Job: Render the lines from the start of the records through the line containing "et publié les" as a Markdown table with the columns Row and Line text, omitting blank lines and leaving out the pictures.

[Start of Attachment]

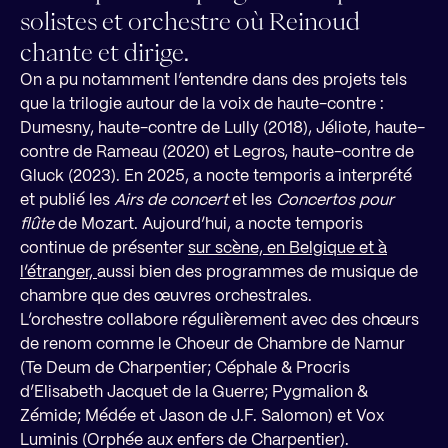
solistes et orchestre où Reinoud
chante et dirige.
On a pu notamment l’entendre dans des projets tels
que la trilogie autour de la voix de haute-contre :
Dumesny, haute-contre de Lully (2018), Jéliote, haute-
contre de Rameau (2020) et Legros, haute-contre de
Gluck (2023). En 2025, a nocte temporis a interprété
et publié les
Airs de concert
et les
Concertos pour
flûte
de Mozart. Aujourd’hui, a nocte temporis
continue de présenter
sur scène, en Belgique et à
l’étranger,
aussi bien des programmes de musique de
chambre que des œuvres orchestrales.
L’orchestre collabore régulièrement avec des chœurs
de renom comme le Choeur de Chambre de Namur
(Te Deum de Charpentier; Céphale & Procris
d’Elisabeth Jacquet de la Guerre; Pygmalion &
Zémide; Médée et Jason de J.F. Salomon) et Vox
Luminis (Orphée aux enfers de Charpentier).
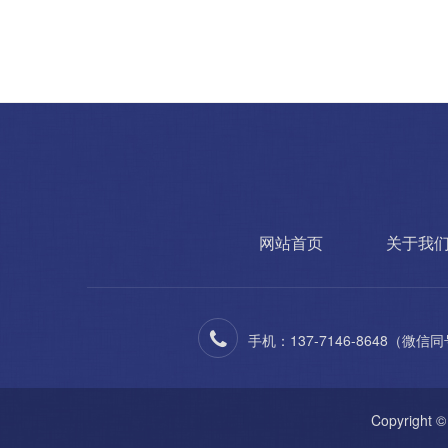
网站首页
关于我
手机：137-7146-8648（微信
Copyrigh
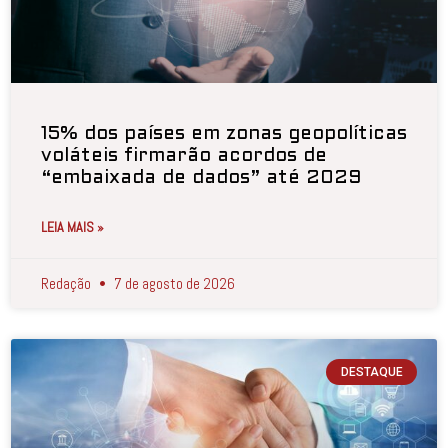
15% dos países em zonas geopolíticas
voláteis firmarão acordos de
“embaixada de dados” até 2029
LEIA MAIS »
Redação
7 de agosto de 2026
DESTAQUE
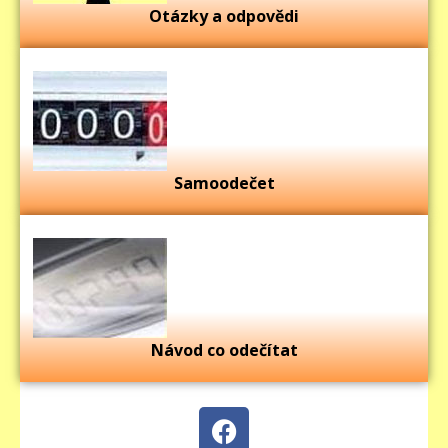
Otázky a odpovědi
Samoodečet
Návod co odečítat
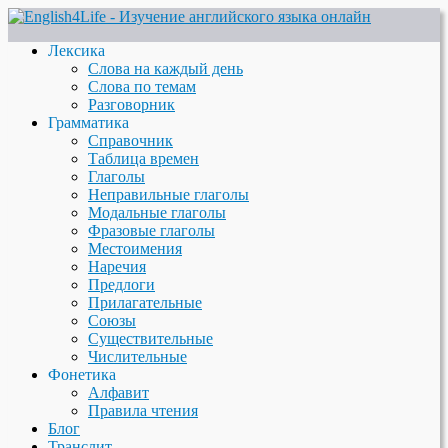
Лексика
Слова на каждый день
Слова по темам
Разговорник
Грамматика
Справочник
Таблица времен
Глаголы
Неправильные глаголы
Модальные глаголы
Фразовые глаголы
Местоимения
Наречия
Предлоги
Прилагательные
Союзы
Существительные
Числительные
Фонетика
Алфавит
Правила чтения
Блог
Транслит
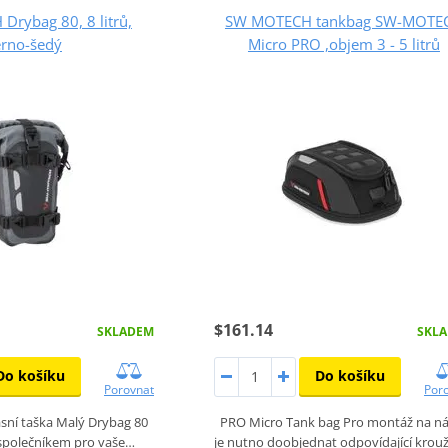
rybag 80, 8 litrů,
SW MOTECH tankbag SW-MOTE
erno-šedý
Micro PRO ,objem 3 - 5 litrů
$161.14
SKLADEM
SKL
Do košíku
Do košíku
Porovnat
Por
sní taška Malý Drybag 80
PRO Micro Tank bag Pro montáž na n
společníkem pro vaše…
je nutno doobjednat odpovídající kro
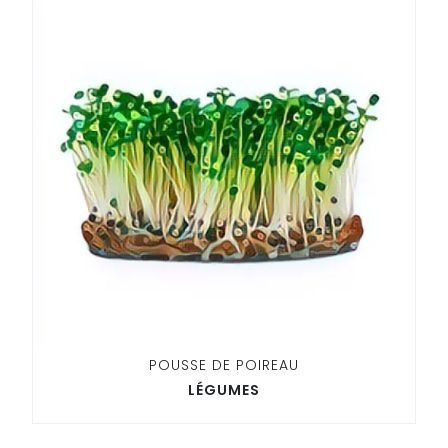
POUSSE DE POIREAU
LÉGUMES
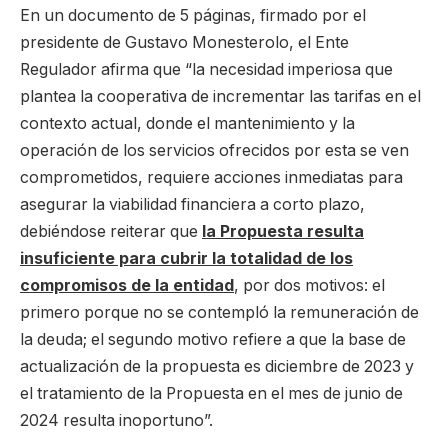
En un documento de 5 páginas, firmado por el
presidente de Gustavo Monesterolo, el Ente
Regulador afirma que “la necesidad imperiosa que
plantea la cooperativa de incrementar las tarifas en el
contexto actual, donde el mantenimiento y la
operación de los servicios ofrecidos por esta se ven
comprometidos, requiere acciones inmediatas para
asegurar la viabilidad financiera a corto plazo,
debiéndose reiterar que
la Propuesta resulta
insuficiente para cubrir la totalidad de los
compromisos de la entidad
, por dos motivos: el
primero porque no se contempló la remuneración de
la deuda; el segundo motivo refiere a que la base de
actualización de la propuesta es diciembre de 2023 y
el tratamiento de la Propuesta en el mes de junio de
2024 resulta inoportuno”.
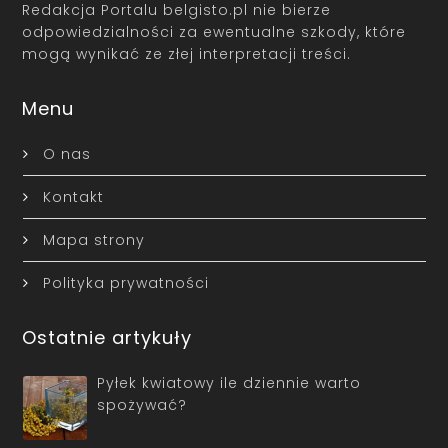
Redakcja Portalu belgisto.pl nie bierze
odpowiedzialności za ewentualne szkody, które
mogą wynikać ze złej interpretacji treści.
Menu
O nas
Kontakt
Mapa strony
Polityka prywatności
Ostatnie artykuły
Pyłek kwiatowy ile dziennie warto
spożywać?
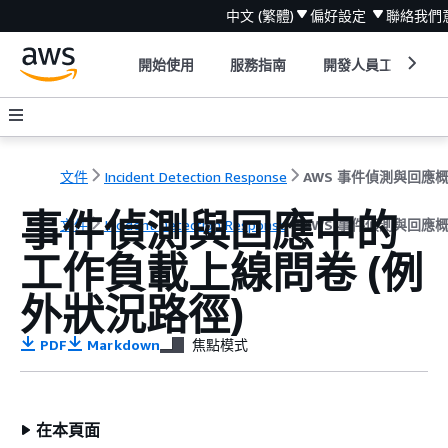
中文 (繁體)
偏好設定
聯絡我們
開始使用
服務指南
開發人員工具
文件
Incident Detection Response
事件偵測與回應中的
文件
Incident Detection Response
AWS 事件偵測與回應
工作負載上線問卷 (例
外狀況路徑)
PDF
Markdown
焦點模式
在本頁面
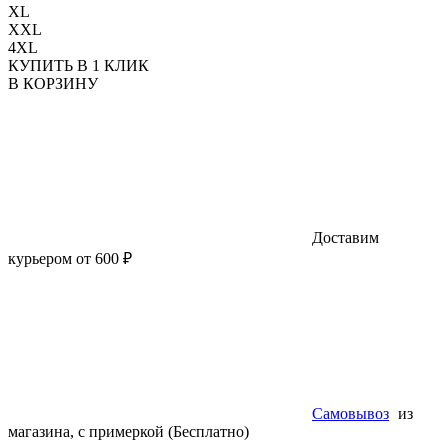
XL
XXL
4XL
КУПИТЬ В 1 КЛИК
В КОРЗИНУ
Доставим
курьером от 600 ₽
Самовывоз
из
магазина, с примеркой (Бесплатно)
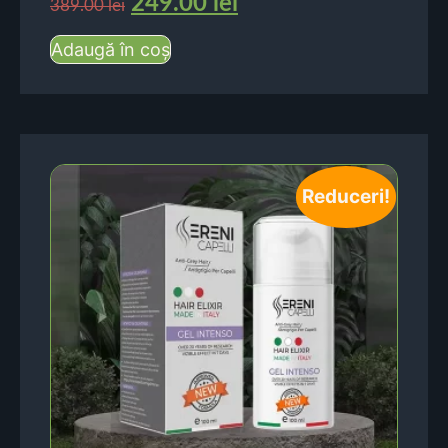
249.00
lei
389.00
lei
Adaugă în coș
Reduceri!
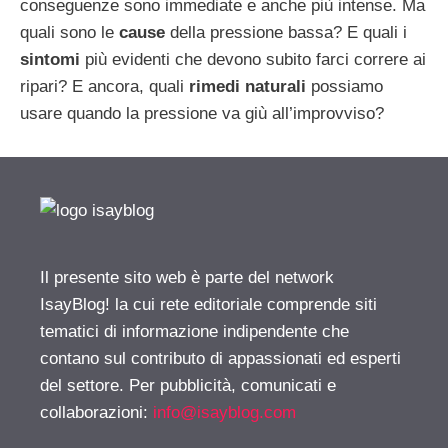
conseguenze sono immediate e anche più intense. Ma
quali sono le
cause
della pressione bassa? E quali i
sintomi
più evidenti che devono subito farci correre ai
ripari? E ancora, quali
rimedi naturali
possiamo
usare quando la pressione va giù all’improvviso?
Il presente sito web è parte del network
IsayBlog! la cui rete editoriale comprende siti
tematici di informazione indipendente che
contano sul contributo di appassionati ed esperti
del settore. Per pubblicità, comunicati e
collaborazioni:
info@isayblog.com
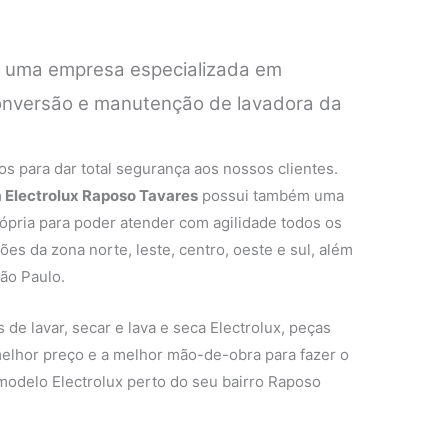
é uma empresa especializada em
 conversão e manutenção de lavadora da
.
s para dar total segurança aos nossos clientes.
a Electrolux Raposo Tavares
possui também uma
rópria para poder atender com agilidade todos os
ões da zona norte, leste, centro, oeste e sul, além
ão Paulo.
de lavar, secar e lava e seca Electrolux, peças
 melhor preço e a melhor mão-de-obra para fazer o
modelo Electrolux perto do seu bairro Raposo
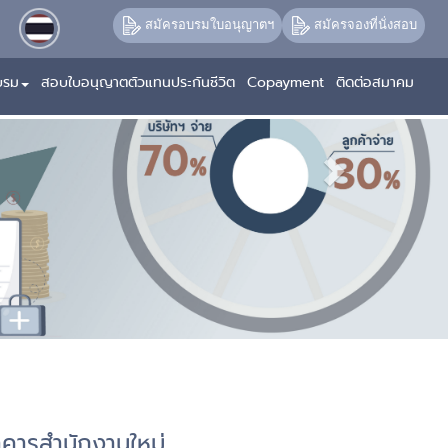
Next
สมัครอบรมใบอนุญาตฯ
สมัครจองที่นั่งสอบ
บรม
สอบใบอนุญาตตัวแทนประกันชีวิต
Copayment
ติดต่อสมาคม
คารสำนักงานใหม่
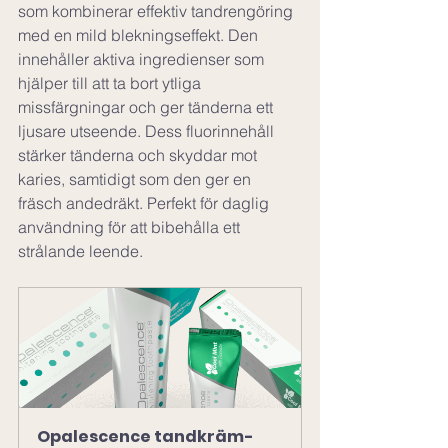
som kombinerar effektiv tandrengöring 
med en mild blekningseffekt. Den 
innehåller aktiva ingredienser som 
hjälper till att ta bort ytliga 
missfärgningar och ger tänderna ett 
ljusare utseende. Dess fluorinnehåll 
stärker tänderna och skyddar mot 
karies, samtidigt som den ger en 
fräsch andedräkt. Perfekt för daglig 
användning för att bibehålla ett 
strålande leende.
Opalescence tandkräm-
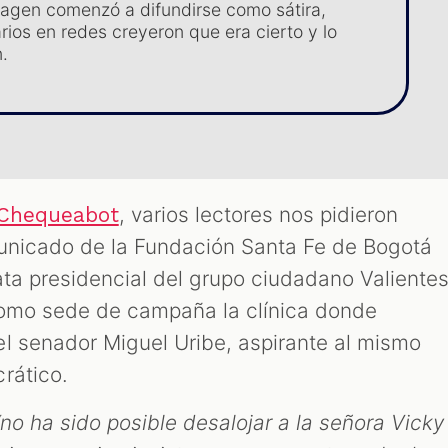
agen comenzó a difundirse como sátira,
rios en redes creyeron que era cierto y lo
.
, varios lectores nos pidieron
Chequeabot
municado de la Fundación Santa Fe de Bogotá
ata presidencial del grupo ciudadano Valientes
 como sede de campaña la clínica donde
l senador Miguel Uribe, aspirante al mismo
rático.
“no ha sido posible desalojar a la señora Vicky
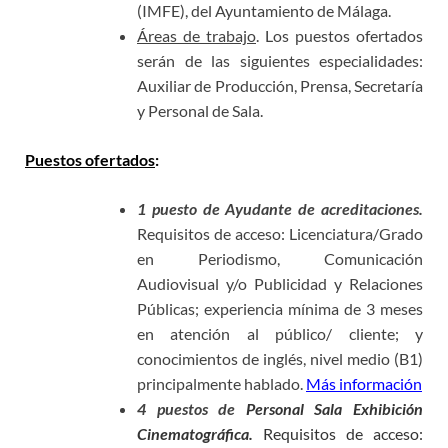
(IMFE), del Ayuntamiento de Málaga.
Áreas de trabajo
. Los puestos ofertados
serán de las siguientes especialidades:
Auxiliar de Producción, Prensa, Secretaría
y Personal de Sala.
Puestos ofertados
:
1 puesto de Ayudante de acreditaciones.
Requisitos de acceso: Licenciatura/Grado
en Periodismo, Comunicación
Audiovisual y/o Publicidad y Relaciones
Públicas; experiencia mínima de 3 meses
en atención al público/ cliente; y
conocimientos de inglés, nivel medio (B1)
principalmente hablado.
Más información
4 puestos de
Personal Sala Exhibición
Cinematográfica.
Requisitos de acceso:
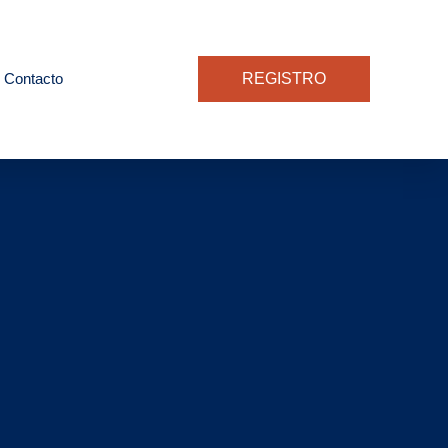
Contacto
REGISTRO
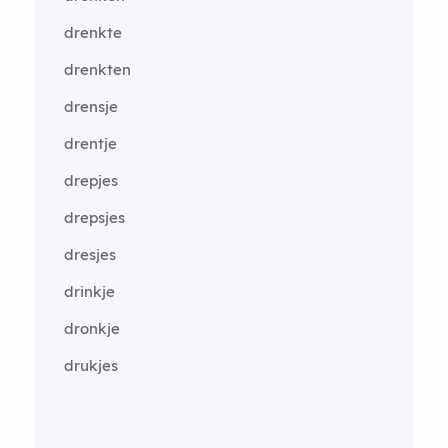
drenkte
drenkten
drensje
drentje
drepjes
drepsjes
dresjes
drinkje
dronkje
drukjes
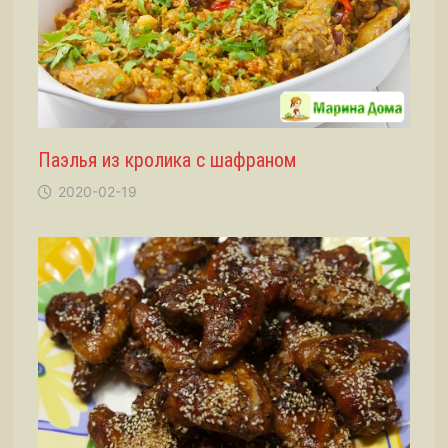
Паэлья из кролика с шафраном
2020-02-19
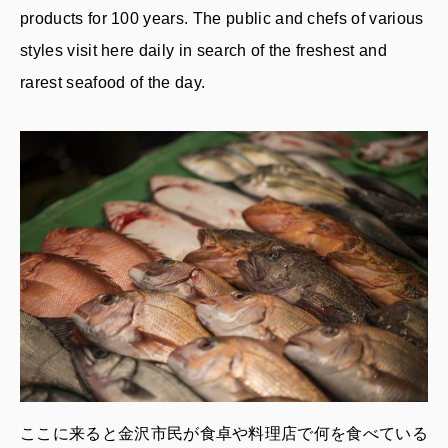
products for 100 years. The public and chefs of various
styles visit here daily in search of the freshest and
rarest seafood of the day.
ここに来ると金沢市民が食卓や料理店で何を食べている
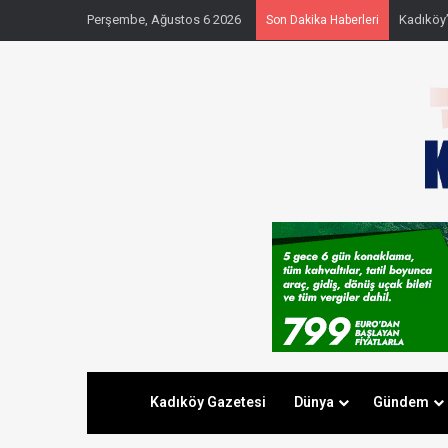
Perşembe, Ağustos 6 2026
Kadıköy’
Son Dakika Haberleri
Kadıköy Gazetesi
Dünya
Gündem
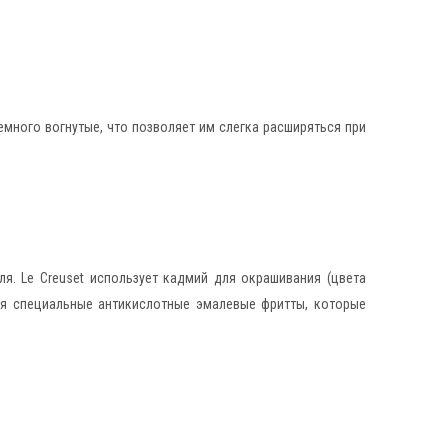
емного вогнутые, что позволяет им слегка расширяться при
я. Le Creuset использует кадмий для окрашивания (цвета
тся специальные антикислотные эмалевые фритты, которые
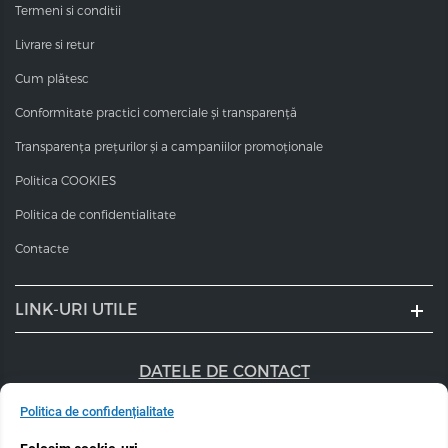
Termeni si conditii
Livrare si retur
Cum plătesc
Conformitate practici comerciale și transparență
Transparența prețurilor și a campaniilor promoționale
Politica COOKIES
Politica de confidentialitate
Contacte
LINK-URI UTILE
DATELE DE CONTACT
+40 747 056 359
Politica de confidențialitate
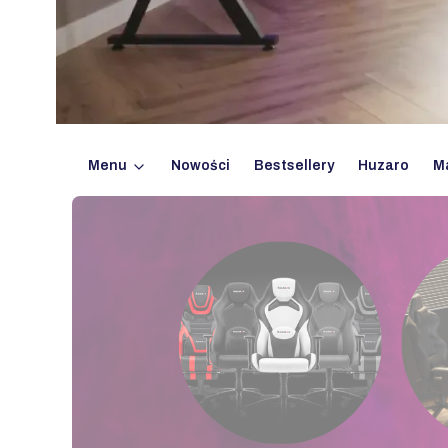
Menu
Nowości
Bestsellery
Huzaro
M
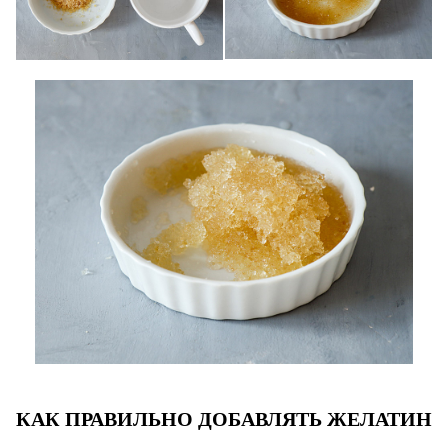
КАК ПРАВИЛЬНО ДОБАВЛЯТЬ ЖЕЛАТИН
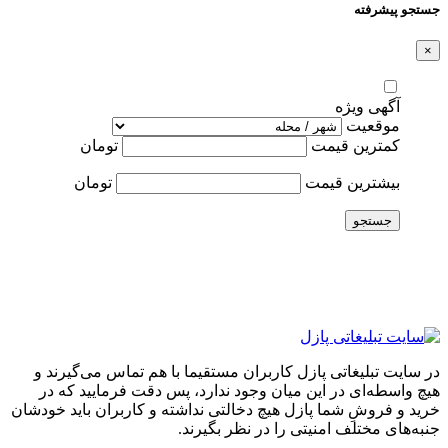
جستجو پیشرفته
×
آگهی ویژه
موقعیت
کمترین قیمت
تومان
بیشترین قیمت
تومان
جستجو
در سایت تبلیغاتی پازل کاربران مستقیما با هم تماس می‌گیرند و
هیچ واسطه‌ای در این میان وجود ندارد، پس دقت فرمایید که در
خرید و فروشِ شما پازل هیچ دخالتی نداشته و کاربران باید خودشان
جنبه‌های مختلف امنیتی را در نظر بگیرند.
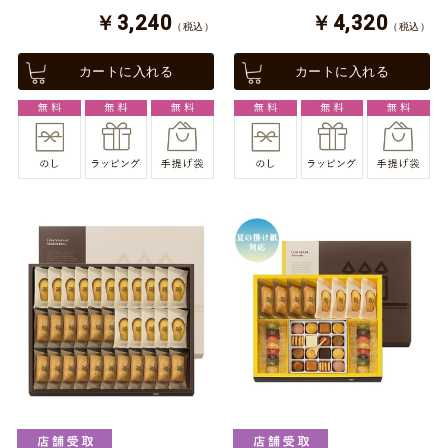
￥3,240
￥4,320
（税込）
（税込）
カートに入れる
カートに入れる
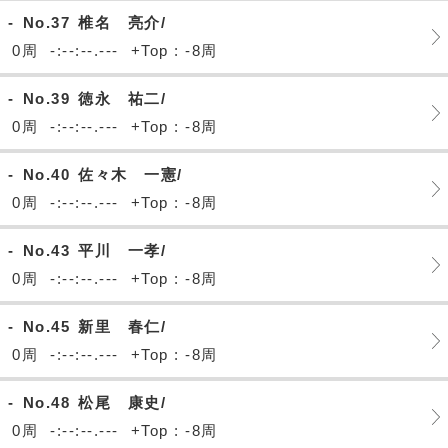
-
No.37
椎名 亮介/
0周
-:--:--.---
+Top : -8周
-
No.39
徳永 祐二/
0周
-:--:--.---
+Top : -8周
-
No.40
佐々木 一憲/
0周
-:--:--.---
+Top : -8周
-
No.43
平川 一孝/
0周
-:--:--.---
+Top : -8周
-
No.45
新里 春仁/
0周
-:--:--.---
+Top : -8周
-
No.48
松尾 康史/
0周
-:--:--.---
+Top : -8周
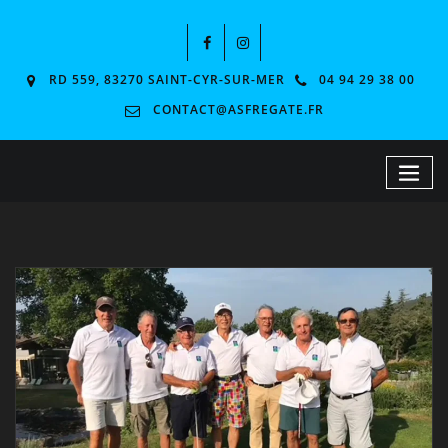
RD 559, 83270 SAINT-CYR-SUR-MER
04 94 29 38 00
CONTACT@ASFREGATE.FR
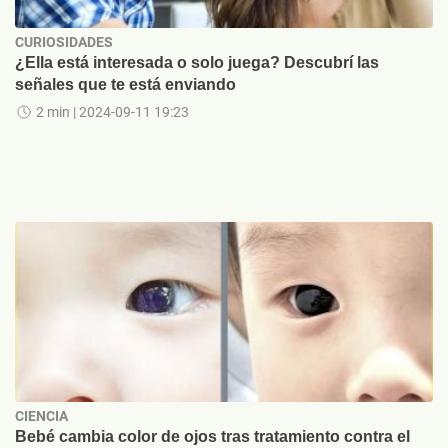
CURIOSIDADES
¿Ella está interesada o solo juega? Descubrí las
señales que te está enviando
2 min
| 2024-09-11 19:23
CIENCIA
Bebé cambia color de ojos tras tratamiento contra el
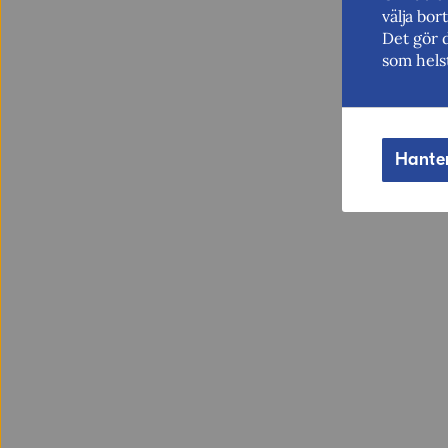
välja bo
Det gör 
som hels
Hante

[End of Attachment]

Exercise solution:
| Row | Line text |
|---|---|
| 1 | solistes et orchestre où Reinoud |
| 2 | chante et dirige. |
| 3 | On a pu notamment l’entendre dans des projets tels |
| 4 | que la trilogie autour de la voix de haute-contre : |
| 5 | Dumesny, haute-contre de Lully (2018), Jéliote, haute- |
| 6 | contre de Rameau (2020) et Legros, haute-contre de |
| 7 | Gluck (2023). En 2025, a nocte temporis a interprété |
| 8 | et publié les |